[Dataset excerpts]
===============
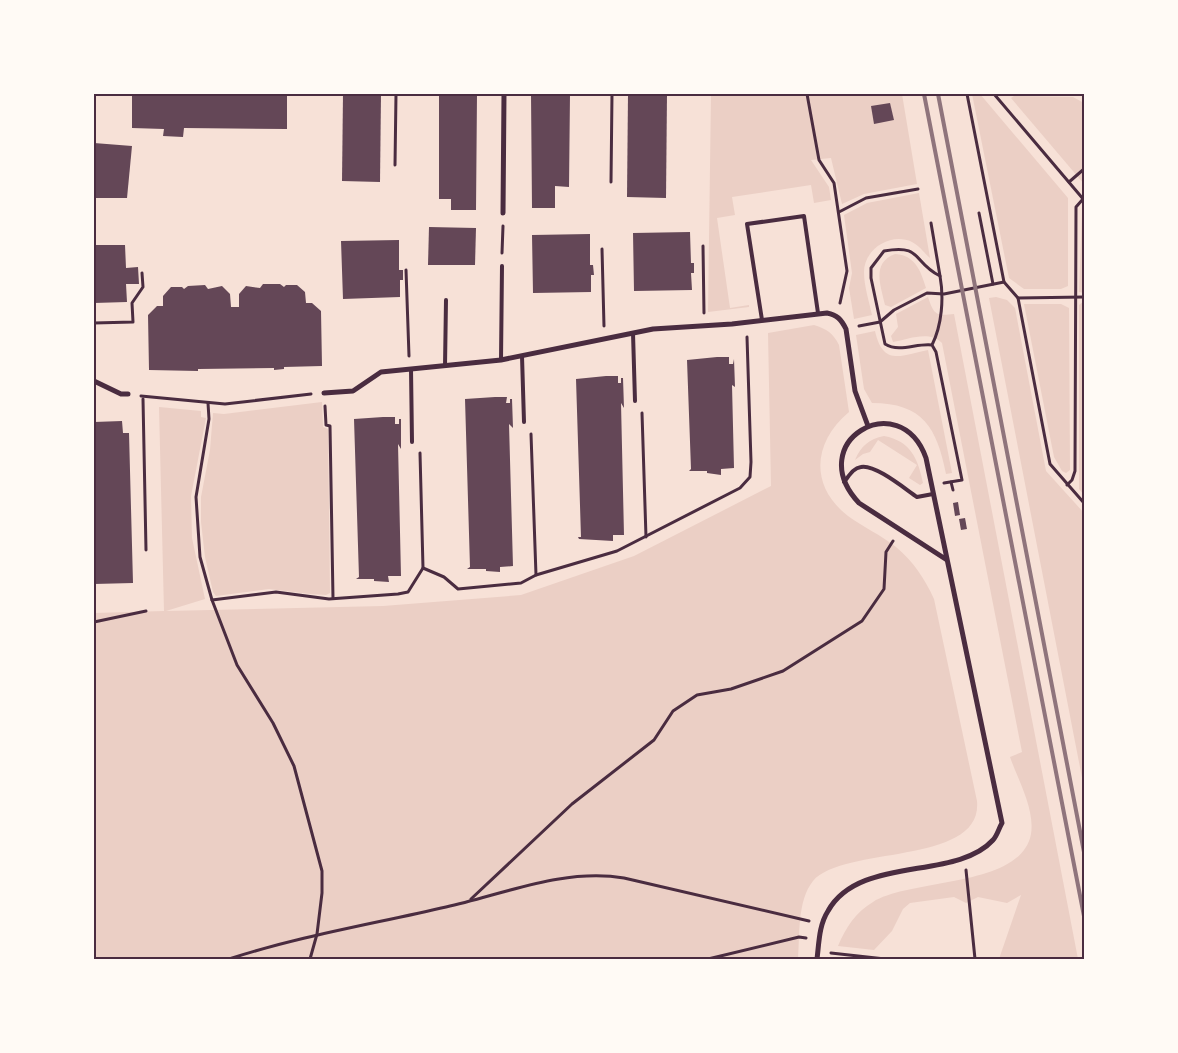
<svg xmlns="http://www.w3.org/2000/svg" width="1178" height="1053" font-family="Raleway,sans-serif">
	<rect width="100%" height="100%" fill="#f7e1d7"/>
	<g fill="#ebcfc5">
		<path d="M 711,94 L 902,94 L 917,184 L 864,194 L 842,204 L 831,158 L 811,160 L 829,187 L 831,200 L 814,203 L 811,185 L 732,197 L 735,215 L 717,218 L 730,308 L 749,305 L 749,307 L 708,312 Z"/>
		<path d="M 972,94 L 980,94 L 1068,198 L 1068,286 L 1061,289 L 1024,289 L 1009,278 Z"/>
		<path d="M 1014,96 L 1073,97 L 1084,103 L 1084,184 L 1011,98 Z"/>
		<path d="M 919,193 L 930,258 C 924,253 920,246 912,242 C 891,232 864,249 864,272 C 864,286 869,301 872,315 L 854,319 L 849,288 L 852,273 L 844,215 L 867,203 Z"/>
		<path d="M 1082,213 L 1084,215 L 1084,293 L 1079,292 Z"/>
		<path d="M 895,254 C 915,255 921,271 926,288 L 891,307 L 885,305 C 881,286 871,263 895,254 Z"/>
		<path d="M 928,297 C 934,315 936,316 954,314 L 1078,959 L 999,959 L 1021,895 L 1007,903 L 978,897 L 966,903 L 954,897 L 910,903 L 903,909 L 892,931 L 874,950 L 838,946 C 846,927 855,913 873,902 C 912,878 1021,888 1031,834 C 1035,809 1018,780 1010,757 L 1022,752 L 942,343 C 929,330 909,339 893,342 L 891,336 L 898,327 L 896,314 Z"/>
		<path d="M 996,297 L 1007,300 L 1015,308 L 1046,471 L 1084,513 L 1084,788 L 989,298 Z"/>
		<path d="M 1084,301 L 1084,495 L 1079,489 L 1079,305 Z"/>
		<path d="M 1024,304 L 1061,304 L 1069,308 L 1070,470 L 1066,473 L 1062,471 L 1054,457 Z"/>
		<path d="M 814,325 C 827,329 833,333 839,345 L 849,412 C 813,442 809,486 848,516 C 863,527 881,535 896,547 C 913,561 925,579 934,599 L 977,801 C 983,866 844,845 813,881 C 797,901 800,935 798,959 L 94,959 L 94,613 L 164,611 L 159,407 L 201,411 L 201,417 L 206,418 L 191,496 L 192,538 L 205,599 L 166,611 L 383,606 L 521,595 L 634,556 L 771,486 L 768,333 Z"/>
		<path d="M 875,331 C 883,366 900,356 928,350 L 952,473 L 946,474 C 937,428 923,403 872,403 L 864,389 L 856,335 Z"/>
		<path d="M 322,402 L 323,427 L 328,429 L 330,593 L 326,595 L 310,594 L 269,589 L 216,596 L 213,592 L 205,557 L 201,522 L 201,497 L 210,450 L 213,413 L 224,414 Z"/>
		<path d="M 884,436 C 911,441 918,459 923,483 L 920,485 L 909,478 L 917,465 L 878,440 L 870,452 L 863,454 L 855,460 C 861,446 869,439 884,436 Z"/>
	</g>
	<g fill="#644757">
		<path d="M 132,94 L 287,94 L 287,129 L 184,128 L 183,137 L 163,136 L 164,129 L 132,128 Z"/>
		<path d="M 343,94 L 381,94 L 380,182 L 342,181 Z"/>
		<path d="M 439,94 L 477,94 L 476,210 L 451,210 L 451,199 L 439,199 Z"/>
		<path d="M 531,94 L 570,94 L 569,187 L 555,186 L 555,208 L 532,208 Z"/>
		<path d="M 628,94 L 667,94 L 666,198 L 627,197 Z"/>
		<path d="M 890,103 L 894,120 L 874,124 L 871,106 Z"/>
		<path d="M 94,143 L 132,146 L 127,198 L 94,198 Z"/>
		<path d="M 429,227 L 476,228 L 475,265 L 428,265 Z"/>
		<path d="M 690,232 L 691,263 L 694,263 L 694,273 L 691,273 L 692,290 L 634,291 L 633,233 Z"/>
		<path d="M 590,234 L 590,265 L 593,265 L 594,275 L 591,275 L 591,292 L 533,293 L 532,235 Z"/>
		<path d="M 399,240 L 399,270 L 403,270 L 403,280 L 400,280 L 400,297 L 343,299 L 341,241 Z"/>
		<path d="M 94,245 L 125,245 L 126,268 L 138,267 L 139,284 L 126,284 L 127,302 L 94,303 Z"/>
		<path d="M 263,284 L 280,284 L 284,287 L 286,285 L 297,285 L 305,292 L 306,303 L 312,303 L 321,311 L 322,366 L 284,367 L 284,369 L 274,370 L 274,368 L 198,369 L 198,371 L 149,370 L 148,315 L 157,306 L 163,306 L 163,296 L 171,287 L 182,287 L 184,289 L 188,286 L 205,285 L 208,289 L 222,286 L 230,294 L 231,307 L 239,307 L 239,294 L 246,286 L 260,288 Z"/>
		<path d="M 717,357 L 729,357 L 729,364 L 733,364 L 734,359 L 735,387 L 732,385 L 734,468 L 721,469 L 721,475 L 707,473 L 707,471 L 689,471 L 691,469 L 687,360 Z"/>
		<path d="M 606,376 L 618,376 L 618,383 L 621,383 L 621,378 L 623,378 L 624,408 L 621,403 L 624,535 L 613,535 L 613,541 L 579,539 L 578,537 L 581,537 L 576,379 Z"/>
		<path d="M 495,397 L 507,397 L 506,403 L 510,403 L 510,399 L 512,399 L 513,428 L 509,424 L 513,566 L 500,567 L 500,572 L 486,571 L 486,569 L 467,569 L 470,567 L 465,399 Z"/>
		<path d="M 383,417 L 395,417 L 395,424 L 399,424 L 399,419 L 401,419 L 401,449 L 398,444 L 401,576 L 388,576 L 389,582 L 374,581 L 374,579 L 356,579 L 359,577 L 354,419 Z"/>
		<path d="M 122,421 L 123,433 L 129,433 L 133,583 L 94,584 L 94,422 Z"/>
		<path d="M 958,502 L 960,515 L 955,516 L 953,503 Z"/>
		<path d="M 965,518 L 967,529 L 961,530 L 959,519 Z"/>
	</g>
	<g fill="none" stroke-linecap="round" stroke-linejoin="round">
		<g stroke="#4a2c40" stroke-width="3">
			<path d="M 807,94 L 819,160 L 834,183 L 847,271 L 840,303"/>
			<path d="M 967,94 L 1004,282 L 1018,298 L 1050,464 L 1084,503"/>
			<path d="M 994,94 L 1084,200"/>
			<path d="M 395,165 L 396,94"/>
			<path d="M 611,182 L 612,94"/>
			<path d="M 1069,182 L 1084,169"/>
			<path d="M 839,212 L 866,198 L 918,189"/>
			<path d="M 979,213 L 993,284"/>
			<path d="M 931,223 L 940,276"/>
			<path d="M 703,246 L 704,313"/>
			<path d="M 602,249 L 604,326"/>
			<path d="M 502,253 L 503,226"/>
			<path d="M 406,270 L 409,356"/>
			<path d="M 1018,298 L 1084,297"/>
			<path d="M 94,323 L 133,322 L 132,303 L 143,287 L 142,273"/>
			<path d="M 859,326 L 880,322 L 894,310 L 927,293 L 944,294 L 1004,282"/>
			<path d="M 932,345 C 942,325 944,298 940,276 C 912,262 923,244 884,251 L 871,268 L 871,278 L 885,344 C 900,353 916,343 932,345 L 936,352 L 962,480 L 944,483"/>
			<path d="M 141,396 L 225,404 L 311,394"/>
			<path d="M 143,399 L 146,550"/>
			<path d="M 208,403 L 209,419 L 196,497 L 200,557 L 212,600 L 237,665 L 273,723 L 294,766 L 322,871 L 322,893 L 317,934 L 310,959"/>
			<path d="M 325,406 L 326,425 L 330,426 L 333,598"/>
			<path d="M 642,413 L 646,537"/>
			<path d="M 531,434 L 536,575"/>
			<path d="M 420,453 L 423,568"/>
			<path d="M 951,482 L 953,490"/>
			<path d="M 1067,485 L 1072,480 L 1075,471 L 1076,207 L 1083,199"/>
			<path d="M 1084,513 L 1084,514"/>
			<path d="M 212,600 L 276,592 L 329,599 L 398,594 L 408,592 L 423,568 L 444,577 L 458,589 L 521,583 L 536,575 L 617,551 L 740,488 L 750,477 L 751,462 L 747,337"/>
			<path d="M 94,622 L 146,611"/>
			<path d="M 966,870 L 975,959"/>
			<path d="M 471,899 L 572,804 L 654,740 L 673,711 L 697,695 L 731,689 L 783,671 L 862,621 L 884,589 L 886,552 L 893,541"/>
			<path d="M 831,953 L 885,959"/>
			<path d="M 229,959 C 300,936 373,924 446,907 C 504,894 564,868 624,878 L 809,921"/>
			<path d="M 708,959 L 799,937 L 806,938"/>
		</g>
		<g stroke="#4a2c40" stroke-width="4">
			<path d="M 762,320 L 747,224 L 804,216 L 818,313"/>
			<path d="M 633,333 L 635,401"/>
			<path d="M 522,356 L 524,422"/>
			<path d="M 501,360 L 502,266"/>
			<path d="M 445,366 L 446,300"/>
			<path d="M 411,369 L 412,442"/>
			<path d="M 844,482 C 849,476 853,468 861,467 C 875,464 905,489 917,497 L 933,494"/>
		</g>
		<g stroke="#4a2c40" stroke-width="5">
			<path d="M 503,213 L 504,94"/>
			<path d="M 94,381 L 121,394 L 128,394"/>
			<path d="M 324,393 L 353,391 L 381,372 L 501,360 L 653,329 L 732,324 L 827,313 C 837,315 841,319 846,329 L 855,391 L 868,426"/>
			<path d="M 817,959 C 819,943 819,925 828,911 C 859,855 956,881 993,840 C 997,836 999,828 1002,823 L 926,458 C 900,385 802,442 859,503 L 947,560"/>
		</g>
		<g stroke="#8f747c" stroke-width="4">
			<path d="M 924,94 L 1084,916"/>
			<path d="M 938,94 L 1084,852"/>
		</g>
	</g>
	<rect width="1178" height="1053" fill="none" stroke="#fffaf5" stroke-width="190"/>
	<rect x="95" y="95" width="988" height="863" fill="none" stroke="#4a2c40" stroke-width="2"/>
</svg>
===============
§ **Activity**
The answer is the run of lines above from the line containing "429,227 L 476,228" through the line containing "94,245 L 125,245", copied exactly and alone.

§ **Completed exercise**
		<path d="M 429,227 L 476,228 L 475,265 L 428,265 Z"/>
		<path d="M 690,232 L 691,263 L 694,263 L 694,273 L 691,273 L 692,290 L 634,291 L 633,233 Z"/>
		<path d="M 590,234 L 590,265 L 593,265 L 594,275 L 591,275 L 591,292 L 533,293 L 532,235 Z"/>
		<path d="M 399,240 L 399,270 L 403,270 L 403,280 L 400,280 L 400,297 L 343,299 L 341,241 Z"/>
		<path d="M 94,245 L 125,245 L 126,268 L 138,267 L 139,284 L 126,284 L 127,302 L 94,303 Z"/>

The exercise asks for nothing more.